65 thoughts on “Edinburgh: a Canongate walk

  1. BeckyB January 13, 2018 / 12:30

    oh this is wonderful, really must return to Edinburgh – ooh there’s another thought for our reunion. Be warmer in the Spring too!


    • Anabel Marsh January 13, 2018 / 13:24

      Well, that would certainly be easy for me – though maybe not so fair on you!

      Liked by 1 person

      • BeckyB January 13, 2018 / 13:48

        Can fly from So’ton – so once we know dates I would just need to check out prices.

        Liked by 1 person

  2. Birgit January 12, 2018 / 12:12

    I’m late but I am here! I would love to live in that old part of town because it looks so medieval. I laughed at the prostitutes’ descriptions especially the one you mentioned and the other about her teeth being tolerable


    • Anabel Marsh January 12, 2018 / 12:47

      They were certainly very frank in their descriptions!


  3. lisadorenfest January 12, 2018 / 07:15

    So many goodies here! I wish I’d known you when I visited Scotland, Guess I will just have to come back.

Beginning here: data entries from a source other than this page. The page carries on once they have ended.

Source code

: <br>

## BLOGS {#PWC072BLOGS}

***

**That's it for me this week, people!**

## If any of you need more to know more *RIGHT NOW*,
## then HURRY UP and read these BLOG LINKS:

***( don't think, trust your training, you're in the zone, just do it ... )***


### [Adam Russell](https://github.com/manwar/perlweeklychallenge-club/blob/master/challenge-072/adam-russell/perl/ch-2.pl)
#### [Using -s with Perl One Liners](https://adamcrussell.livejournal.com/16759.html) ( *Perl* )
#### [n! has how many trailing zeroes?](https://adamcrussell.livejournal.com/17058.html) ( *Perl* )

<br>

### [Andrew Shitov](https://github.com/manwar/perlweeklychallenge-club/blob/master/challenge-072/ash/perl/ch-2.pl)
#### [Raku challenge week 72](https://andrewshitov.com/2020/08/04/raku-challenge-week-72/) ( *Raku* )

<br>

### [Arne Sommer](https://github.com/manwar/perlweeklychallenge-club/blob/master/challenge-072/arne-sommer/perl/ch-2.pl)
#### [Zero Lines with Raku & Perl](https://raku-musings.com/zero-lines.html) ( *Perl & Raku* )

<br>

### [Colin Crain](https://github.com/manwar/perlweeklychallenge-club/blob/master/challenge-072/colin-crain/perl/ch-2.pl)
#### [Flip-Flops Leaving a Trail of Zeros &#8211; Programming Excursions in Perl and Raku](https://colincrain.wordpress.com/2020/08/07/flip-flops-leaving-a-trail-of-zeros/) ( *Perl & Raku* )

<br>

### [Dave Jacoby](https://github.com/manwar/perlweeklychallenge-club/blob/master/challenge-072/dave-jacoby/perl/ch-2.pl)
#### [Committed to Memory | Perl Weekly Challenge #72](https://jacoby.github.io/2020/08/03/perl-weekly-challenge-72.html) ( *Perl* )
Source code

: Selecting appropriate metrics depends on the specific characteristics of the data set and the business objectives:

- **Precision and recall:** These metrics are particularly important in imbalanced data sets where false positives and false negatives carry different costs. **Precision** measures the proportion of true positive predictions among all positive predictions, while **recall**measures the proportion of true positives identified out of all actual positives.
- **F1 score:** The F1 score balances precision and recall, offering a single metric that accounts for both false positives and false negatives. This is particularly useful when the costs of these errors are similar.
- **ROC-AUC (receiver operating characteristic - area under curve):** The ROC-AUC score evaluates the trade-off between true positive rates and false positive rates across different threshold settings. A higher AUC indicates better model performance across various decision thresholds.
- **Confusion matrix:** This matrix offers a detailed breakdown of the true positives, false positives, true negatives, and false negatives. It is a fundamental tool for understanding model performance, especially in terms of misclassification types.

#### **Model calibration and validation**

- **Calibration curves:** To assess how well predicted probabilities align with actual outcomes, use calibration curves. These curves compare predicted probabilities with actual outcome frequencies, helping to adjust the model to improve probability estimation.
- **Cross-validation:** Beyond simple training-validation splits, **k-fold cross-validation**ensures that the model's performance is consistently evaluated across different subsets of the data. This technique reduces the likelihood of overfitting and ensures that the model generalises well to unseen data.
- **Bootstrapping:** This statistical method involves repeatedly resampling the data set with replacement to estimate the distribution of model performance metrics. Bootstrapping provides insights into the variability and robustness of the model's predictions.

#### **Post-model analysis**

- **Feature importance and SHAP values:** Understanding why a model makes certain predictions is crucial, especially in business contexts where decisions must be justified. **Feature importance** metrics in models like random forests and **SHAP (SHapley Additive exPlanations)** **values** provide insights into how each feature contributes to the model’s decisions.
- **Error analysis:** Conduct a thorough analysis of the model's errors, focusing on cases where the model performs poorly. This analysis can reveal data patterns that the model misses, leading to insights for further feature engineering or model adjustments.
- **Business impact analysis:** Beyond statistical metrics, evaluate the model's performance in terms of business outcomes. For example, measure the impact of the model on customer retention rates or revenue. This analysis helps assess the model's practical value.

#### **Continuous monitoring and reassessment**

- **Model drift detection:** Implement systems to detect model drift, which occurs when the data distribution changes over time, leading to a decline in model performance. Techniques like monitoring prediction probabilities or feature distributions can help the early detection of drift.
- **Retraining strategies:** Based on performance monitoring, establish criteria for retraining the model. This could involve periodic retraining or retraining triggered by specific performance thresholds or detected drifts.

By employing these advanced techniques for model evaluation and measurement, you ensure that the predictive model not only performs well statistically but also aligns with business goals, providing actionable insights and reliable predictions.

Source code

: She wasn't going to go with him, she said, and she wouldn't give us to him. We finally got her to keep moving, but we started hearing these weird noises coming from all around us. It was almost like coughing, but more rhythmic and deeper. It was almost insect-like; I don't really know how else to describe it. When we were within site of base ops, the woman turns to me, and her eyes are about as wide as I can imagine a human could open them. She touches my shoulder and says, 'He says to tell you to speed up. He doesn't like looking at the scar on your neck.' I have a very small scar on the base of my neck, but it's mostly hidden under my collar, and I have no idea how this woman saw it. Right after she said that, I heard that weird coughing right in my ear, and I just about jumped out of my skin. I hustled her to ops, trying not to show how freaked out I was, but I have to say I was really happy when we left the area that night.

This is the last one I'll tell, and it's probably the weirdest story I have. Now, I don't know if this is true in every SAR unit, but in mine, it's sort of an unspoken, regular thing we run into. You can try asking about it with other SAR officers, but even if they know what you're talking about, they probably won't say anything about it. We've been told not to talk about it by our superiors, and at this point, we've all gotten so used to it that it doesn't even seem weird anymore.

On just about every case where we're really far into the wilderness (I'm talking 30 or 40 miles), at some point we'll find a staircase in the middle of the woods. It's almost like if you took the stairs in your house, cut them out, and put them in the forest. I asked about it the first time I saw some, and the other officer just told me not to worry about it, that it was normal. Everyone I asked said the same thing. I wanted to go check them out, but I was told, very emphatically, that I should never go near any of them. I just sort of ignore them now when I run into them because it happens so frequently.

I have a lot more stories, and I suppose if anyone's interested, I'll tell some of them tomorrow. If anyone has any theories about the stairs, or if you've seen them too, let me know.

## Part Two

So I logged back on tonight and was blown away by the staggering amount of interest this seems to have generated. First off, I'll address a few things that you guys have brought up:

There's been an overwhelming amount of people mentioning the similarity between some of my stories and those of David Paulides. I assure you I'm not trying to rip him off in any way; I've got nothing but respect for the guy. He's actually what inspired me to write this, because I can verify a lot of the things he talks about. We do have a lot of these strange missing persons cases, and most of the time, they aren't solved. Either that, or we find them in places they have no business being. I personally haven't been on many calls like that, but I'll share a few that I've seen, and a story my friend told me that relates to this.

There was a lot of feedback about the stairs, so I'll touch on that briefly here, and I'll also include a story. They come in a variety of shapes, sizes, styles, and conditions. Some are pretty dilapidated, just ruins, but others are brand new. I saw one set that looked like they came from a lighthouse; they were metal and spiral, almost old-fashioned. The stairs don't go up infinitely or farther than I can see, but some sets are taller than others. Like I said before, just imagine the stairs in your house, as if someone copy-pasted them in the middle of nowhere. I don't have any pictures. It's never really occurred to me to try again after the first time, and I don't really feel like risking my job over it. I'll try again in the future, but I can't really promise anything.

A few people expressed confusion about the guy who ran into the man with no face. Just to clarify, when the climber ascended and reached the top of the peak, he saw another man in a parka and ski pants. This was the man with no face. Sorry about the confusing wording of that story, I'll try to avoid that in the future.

    That cock and trumpet family crest has now got me thinking about what I want my family crest to be (Perhaps a unicorn and rainbow 🦄🌈😁)


    • Anabel Marsh January 12, 2018 / 07:43

      That sounds good! Of course, the unicorn is Scotland’s national animal and appears on our coat of arms so you’d be in good company.

      Liked by 1 person

  4. pommepal January 11, 2018 / 02:09

    A fascinating walk through your part of the world Anabel


  5. Jessica (Diverting Journeys) January 10, 2018 / 14:13

    Lots of interesting sites on this walk! Love the cock and trumpet crest, but I’m most intrigued by Rangers Impartial List, which sounds very much like Harris’s List of Covent Garden Ladies…which was published by an H. Ranger, so now I’m rather curious if this is somehow an offshoot of the London version. I’ve always wondered how they were compiled – did Tytler (who has a rather apt name for the job, if it’s pronounced the way I think it is!) actually visit all the ladies in question himself, or did he have correspondents? From what I know of Boswell, I wouldn’t be surprised if he was a correspondent!


    • Anabel Marsh January 10, 2018 / 15:54

      Interesting! Ranger’s maybe published a whole series in different cities. I read elsewhere that Tytler (I’d pronounce it that way too) found the research for the Edinburgh guide so exhausting he didn’t do one for Glasgow. Make of that what you will…

      Liked by 1 person

  6. anotherday2paradise January 9, 2018 / 20:19

    I enjoyed strolling through history with you, Anabel. What a picturesque place this is and with so much to take in. 🙂


  7. hilarymb January 9, 2018 / 18:47

    Hi Anabel – what an enlightening part of the world … fascinating to see so many gems – thanks for giving us an insight … when I visit Edinburgh – an area to add in to the list … lovely post – cheers Hilary


    • Anabel Marsh January 9, 2018 / 19:15

      Thanks Hilary! Glad you enjoyed it, it is indeed a fascinating area.


  8. maristravels January 9, 2018 / 15:49

    No one can deny that the ladies of Acheson House had stamina: a company of Grenadiers indeed. Reminds me of the line in the lovely Victoria Wood song about Brenda “… could handle half the tenors in a male voice choir”.
    I really feel I know your Glasgow now after all your Posts.


    • Anabel Marsh January 9, 2018 / 16:05

      Ooh, yes, I remember Brenda! Victoria Wood sadly missed.